Shirley Hill Witt (born April 17, 1934) is an anthropologist, author, civil rights activist, and former foreign service officer. A member of the Akwesasne Mohawk Nation, Wolf Clan, Witt was one of the first Native American women to earn a Ph.D. She obtained her Ph.D. in evolutionary anthropology from the University of New Mexico in 1969. Witt has published extensively on Native Americans in addition to being a poet and fiction writer. She was a founding member of the National Indian Youth Council.

Education 
Witt received her B.A. from the University of Michigan in 1965 and her M.A. from the University of Michigan in 1966. She later obtained her Ph.D. in evolutionary anthropology from the University of New Mexico in 1969 with her dissertation "Migration into the San Juan Indian Pueblo, 1726-1968".

-=-=-

*Task details*:
According to the passage about Shirley Hill Witt, what was the title of her doctoral dissertation?

-=-=-

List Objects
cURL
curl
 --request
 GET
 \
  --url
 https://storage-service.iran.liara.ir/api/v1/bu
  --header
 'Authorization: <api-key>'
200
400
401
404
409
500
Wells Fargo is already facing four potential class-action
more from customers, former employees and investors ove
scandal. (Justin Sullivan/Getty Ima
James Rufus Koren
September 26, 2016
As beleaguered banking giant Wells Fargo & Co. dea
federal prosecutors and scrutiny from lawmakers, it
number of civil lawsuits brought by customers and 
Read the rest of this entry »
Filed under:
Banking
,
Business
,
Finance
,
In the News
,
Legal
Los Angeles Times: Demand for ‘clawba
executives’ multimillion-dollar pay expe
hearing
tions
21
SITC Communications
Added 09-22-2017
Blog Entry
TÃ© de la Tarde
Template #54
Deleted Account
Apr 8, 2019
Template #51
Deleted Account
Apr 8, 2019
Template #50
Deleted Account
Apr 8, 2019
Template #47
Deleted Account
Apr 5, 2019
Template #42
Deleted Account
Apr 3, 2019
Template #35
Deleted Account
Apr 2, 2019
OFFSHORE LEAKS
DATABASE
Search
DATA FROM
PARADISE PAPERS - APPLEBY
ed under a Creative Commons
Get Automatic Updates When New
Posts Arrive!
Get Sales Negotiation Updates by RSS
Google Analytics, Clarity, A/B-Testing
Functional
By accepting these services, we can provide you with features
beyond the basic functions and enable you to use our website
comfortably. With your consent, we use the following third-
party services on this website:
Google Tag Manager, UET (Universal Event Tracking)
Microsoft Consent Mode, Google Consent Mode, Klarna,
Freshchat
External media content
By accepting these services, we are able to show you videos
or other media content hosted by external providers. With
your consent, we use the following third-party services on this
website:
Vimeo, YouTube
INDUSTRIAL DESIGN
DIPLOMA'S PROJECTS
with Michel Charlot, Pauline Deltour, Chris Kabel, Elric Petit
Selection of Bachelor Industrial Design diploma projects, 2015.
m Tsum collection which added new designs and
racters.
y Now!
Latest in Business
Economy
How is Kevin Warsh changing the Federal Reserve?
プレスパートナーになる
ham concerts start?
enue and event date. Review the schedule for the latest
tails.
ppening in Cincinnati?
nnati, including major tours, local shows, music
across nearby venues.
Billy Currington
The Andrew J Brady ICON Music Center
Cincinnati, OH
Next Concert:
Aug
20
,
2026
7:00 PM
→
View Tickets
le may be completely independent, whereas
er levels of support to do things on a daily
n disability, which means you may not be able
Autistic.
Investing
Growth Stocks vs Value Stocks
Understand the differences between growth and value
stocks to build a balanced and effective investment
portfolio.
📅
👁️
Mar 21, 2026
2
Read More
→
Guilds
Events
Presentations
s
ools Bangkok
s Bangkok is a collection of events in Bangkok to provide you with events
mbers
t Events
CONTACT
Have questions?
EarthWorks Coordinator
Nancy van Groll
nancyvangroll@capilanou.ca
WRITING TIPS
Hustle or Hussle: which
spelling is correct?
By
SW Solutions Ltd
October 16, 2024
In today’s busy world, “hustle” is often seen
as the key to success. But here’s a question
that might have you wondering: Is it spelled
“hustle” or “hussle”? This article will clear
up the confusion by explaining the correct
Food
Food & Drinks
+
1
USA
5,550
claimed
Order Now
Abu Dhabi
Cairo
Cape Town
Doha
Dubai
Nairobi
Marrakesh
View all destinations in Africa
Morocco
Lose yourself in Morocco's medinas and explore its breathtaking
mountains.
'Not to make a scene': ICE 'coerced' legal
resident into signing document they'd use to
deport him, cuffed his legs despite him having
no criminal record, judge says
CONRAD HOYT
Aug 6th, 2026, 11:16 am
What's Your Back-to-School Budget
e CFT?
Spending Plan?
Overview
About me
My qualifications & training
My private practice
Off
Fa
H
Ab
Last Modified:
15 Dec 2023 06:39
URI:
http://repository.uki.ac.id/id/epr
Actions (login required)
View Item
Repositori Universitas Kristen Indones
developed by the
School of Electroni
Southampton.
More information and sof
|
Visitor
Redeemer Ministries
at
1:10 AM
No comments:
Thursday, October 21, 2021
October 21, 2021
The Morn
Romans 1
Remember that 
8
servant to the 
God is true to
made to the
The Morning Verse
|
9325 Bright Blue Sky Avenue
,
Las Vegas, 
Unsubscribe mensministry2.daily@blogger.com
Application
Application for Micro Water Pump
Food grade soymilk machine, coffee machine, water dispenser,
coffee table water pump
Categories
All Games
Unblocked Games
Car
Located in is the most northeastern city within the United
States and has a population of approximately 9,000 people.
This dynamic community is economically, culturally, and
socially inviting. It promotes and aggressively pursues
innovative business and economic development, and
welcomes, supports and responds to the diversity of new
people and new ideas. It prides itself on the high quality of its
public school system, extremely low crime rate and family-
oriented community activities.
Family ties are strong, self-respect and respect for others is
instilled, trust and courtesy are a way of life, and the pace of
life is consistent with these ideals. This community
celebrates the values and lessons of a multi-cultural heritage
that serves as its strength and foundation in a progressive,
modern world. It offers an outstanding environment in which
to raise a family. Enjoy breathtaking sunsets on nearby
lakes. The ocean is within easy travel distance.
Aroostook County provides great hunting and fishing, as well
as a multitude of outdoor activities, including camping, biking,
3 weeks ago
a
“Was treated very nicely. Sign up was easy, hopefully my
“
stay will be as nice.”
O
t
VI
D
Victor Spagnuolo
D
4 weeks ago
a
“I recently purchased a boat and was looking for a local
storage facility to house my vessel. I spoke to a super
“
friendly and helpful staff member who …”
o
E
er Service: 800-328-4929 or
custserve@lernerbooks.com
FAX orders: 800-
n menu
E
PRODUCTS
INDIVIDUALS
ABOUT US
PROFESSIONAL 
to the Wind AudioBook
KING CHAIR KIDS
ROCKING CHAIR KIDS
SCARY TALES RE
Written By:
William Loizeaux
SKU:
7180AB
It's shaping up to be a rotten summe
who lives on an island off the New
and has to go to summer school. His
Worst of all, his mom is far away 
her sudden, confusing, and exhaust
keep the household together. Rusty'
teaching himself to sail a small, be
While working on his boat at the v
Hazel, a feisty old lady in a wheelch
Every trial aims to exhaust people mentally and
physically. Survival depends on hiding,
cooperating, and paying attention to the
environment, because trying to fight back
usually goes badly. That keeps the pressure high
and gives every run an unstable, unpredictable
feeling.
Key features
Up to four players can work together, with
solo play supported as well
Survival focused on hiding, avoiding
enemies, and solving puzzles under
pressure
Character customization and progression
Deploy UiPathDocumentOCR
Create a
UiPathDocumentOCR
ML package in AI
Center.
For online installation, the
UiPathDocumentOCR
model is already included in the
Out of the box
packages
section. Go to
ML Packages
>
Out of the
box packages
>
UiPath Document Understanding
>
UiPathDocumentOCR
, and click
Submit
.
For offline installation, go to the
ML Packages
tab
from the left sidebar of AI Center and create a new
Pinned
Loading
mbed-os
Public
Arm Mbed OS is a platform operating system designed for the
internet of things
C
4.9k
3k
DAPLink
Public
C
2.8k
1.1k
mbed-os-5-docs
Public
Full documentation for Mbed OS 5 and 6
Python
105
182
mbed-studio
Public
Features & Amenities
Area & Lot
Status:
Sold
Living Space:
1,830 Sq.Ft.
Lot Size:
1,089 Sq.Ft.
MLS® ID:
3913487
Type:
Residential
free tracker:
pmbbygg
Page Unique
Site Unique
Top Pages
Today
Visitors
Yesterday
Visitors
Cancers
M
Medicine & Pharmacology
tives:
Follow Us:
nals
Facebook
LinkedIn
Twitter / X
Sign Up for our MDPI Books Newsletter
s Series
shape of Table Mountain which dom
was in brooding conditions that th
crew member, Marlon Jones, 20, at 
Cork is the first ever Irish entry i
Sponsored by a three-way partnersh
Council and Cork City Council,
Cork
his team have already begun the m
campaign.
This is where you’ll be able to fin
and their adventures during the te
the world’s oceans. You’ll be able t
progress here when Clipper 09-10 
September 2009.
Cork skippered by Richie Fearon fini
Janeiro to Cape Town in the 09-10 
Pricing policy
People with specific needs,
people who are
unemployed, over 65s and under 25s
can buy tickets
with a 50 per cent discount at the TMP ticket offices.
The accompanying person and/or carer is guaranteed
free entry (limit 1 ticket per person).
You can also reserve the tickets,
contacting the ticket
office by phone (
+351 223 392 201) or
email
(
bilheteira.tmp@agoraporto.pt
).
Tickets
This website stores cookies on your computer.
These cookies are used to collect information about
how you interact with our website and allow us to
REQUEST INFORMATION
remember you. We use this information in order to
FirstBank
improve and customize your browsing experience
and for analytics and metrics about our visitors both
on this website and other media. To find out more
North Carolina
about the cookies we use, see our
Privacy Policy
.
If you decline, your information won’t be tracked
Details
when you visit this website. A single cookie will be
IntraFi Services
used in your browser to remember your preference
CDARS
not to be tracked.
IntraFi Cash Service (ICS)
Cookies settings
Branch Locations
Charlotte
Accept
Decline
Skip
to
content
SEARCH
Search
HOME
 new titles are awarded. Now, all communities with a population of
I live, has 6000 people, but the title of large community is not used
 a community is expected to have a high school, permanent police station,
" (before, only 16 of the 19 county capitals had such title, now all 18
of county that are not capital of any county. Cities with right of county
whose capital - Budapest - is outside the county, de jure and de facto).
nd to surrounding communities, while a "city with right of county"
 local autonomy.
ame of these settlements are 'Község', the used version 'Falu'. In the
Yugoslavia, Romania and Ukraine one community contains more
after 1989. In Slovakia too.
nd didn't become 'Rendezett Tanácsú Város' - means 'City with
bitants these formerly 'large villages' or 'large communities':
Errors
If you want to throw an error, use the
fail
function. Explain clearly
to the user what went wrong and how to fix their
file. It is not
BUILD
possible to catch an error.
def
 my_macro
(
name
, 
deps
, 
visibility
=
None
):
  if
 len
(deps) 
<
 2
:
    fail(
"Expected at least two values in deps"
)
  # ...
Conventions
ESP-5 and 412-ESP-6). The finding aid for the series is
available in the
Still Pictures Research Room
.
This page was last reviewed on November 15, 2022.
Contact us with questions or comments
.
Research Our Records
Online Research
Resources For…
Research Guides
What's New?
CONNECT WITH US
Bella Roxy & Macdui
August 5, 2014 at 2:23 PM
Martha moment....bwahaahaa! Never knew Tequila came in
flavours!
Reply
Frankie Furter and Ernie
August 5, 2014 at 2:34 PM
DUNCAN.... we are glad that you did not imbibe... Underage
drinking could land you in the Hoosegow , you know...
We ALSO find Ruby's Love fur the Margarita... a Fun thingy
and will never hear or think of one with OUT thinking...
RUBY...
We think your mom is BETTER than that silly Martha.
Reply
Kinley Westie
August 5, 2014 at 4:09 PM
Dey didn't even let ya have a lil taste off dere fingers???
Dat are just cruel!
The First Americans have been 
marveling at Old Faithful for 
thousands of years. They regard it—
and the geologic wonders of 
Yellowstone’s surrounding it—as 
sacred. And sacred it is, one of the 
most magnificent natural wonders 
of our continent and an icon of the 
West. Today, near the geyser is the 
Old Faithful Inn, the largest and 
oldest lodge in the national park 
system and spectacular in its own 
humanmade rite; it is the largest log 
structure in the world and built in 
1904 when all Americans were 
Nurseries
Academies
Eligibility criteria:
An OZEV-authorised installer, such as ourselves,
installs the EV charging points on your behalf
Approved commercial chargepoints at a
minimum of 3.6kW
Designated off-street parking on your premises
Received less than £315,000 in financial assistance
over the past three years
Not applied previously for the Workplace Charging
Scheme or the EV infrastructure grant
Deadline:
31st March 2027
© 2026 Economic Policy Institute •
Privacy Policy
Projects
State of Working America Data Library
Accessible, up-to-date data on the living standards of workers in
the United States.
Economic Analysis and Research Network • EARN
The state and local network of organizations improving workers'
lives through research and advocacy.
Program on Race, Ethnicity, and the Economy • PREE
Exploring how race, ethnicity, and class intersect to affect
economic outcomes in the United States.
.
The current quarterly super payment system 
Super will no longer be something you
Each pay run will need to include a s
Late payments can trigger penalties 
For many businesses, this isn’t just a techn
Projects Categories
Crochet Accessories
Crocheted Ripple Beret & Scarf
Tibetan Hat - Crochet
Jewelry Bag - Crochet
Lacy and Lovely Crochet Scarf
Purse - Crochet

-=-=-

*Response to the task*:
"Migration into the San Juan Indian Pueblo, 1726-1968"